National Secular Society newsletter (2006 Dec 01)
UK:My collection of statistics highlights the loss of power and influence of religion in the UK. Less than half of the British people believe in God, and two thirds have no connection to religion. "Between 1979 and 2005, half of all Christians stopped going to church on a Sunday".
France is a prime example of the types of dynamic battles occurring between the ancient legal monoliths of religion, and a society that no longer shares its traditional values.
“NUMBER OF ATHEISTS IN FRANCE RISES AT AN UNPRECEDENTED RATE
A poll published this week by the French newspaper Le Monde shows that the number of people describing themselves as atheists has risen to 31 per cent -- from 23 per cent in 1994. The poll also shows that only half the population of France now considers itself to be Catholic. In the early 1980s it was 80 per cent. [...] "In its institutions, but also in its mentalities, France is no longer a Catholic country," wrote Frederic Lenoir, editor in chief of Le Monde des Religions.

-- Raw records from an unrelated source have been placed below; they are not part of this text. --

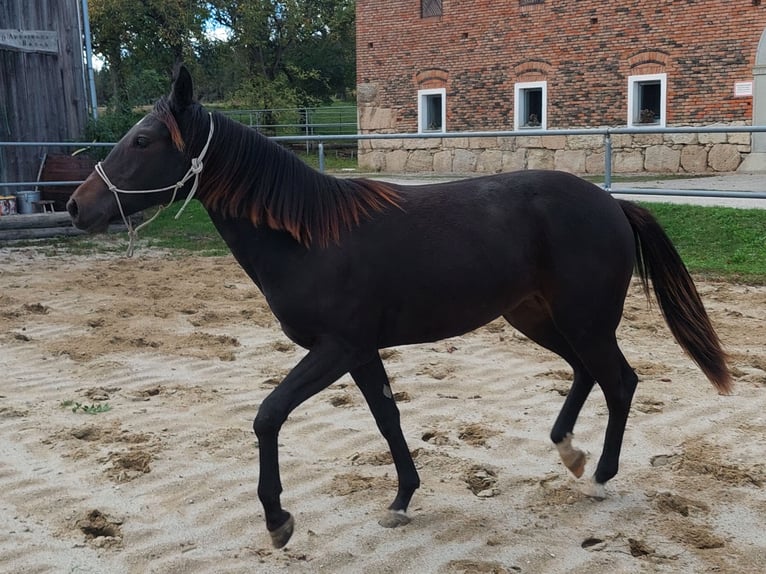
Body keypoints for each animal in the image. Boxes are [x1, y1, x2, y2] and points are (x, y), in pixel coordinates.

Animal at [70, 67, 732, 548]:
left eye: (144, 140)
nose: (78, 206)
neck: (310, 237)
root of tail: (612, 204)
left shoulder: (336, 348)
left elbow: (267, 416)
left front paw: (278, 520)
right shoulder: (359, 352)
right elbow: (387, 419)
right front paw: (402, 500)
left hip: (584, 320)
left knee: (619, 381)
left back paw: (597, 478)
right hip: (537, 317)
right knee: (585, 372)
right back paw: (569, 451)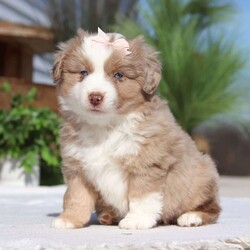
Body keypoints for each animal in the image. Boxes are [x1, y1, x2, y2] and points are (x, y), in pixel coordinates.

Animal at [51, 28, 221, 229]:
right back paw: (108, 215)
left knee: (213, 207)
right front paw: (69, 219)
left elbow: (141, 196)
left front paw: (136, 220)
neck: (105, 126)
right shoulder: (77, 167)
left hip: (200, 176)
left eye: (119, 75)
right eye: (83, 72)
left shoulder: (147, 163)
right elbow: (76, 196)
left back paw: (192, 217)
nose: (95, 97)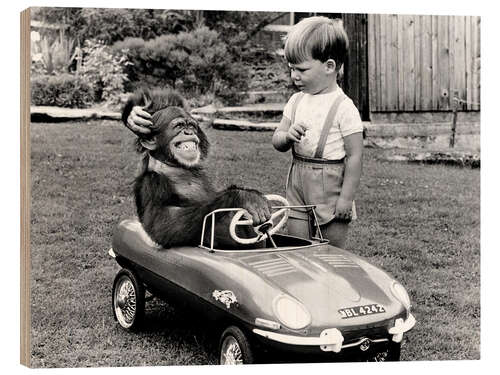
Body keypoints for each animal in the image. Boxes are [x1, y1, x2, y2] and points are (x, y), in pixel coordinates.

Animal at [121, 89, 272, 250]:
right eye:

The poll showed that only 10 per cent go to church regularly mainly to Sunday mass or christenings. Extraordinarily, of the 51 per cent who still call themselves Catholics, only half said they believed in God. Many said they described themselves as Catholics because it was a family tradition. Le Monde des Religions cited varied reasons for the decline, including the rural exodus, changing values and the rise of individualism. [...]
Full story here: www.cwnews.com/...recnum=48546”

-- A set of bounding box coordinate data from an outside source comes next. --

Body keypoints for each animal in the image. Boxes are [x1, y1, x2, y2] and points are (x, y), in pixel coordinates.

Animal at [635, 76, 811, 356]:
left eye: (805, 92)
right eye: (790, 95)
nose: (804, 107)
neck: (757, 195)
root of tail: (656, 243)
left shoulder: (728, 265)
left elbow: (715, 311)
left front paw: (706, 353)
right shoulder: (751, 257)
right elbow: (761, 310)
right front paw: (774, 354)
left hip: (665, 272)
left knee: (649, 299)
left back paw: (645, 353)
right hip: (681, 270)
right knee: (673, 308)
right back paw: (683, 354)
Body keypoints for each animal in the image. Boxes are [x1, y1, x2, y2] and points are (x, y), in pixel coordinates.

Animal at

Of those who are still religious, the depth and specificity of their belief is unpredictable.
“Donegani (2007) reports that only 51 percent of French respondents describe themselves as Catholics; but he further reports that only 52 percent of French Catholics believe in God, and only 18 percent define God according to the teachings of the Catholic Church. What does it really mean to be Catholic any more?”
It is generally believed that Eastern Europe is more religious than Western Europe, but, the truth is more complicated.

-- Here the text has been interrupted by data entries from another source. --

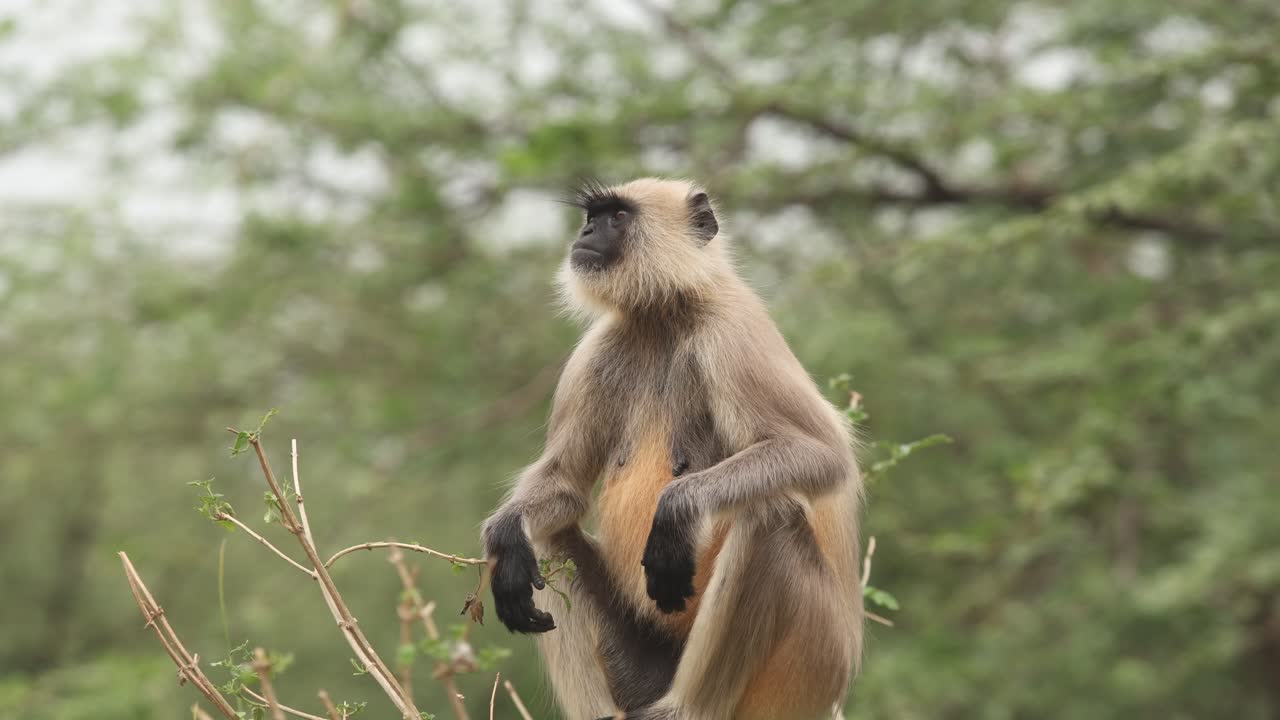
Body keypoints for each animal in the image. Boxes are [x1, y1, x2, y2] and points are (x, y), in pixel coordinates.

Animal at [481, 178, 863, 720]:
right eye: (593, 217)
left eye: (618, 216)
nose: (586, 233)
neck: (661, 315)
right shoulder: (595, 352)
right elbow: (563, 485)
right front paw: (505, 533)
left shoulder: (731, 331)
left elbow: (823, 454)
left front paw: (677, 511)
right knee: (549, 535)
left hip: (809, 668)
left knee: (770, 513)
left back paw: (684, 708)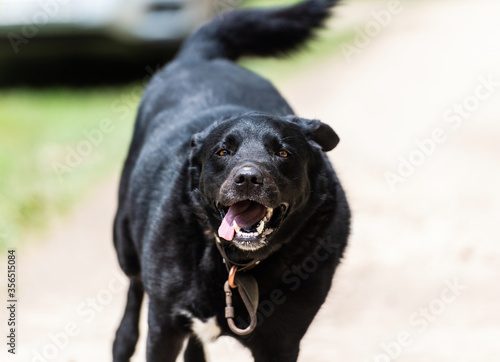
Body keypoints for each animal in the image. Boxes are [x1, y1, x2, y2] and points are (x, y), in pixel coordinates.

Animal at [112, 1, 348, 360]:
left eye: (283, 152)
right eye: (223, 151)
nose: (248, 178)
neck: (236, 264)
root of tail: (199, 58)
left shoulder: (281, 342)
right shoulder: (164, 327)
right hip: (124, 240)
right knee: (134, 288)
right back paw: (122, 340)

“The Eurostat survey found significant differences between individual member states. Religion is most important to the Maltese (88 percent), Poles (87 percent) as well as Cypriots, Greeks and Romanians (86 percent each). By contrast more than 70 percent of the population in Belgium and the Czech Republic regard religion as insignificant. In Germany the old East-West-divide is still reflected in religious attitudes. Whereas 53 percent of the population in the West say that religion is important, the figure is only 26 percent in the former Communist East. [...] ”
“Religion in central and eastern Europe is waning - and plagued by scandal. [...] Secularism is shriveling some churches, especially mainstream Protestant ones. Others have retreated into steamy nationalist ghettos.”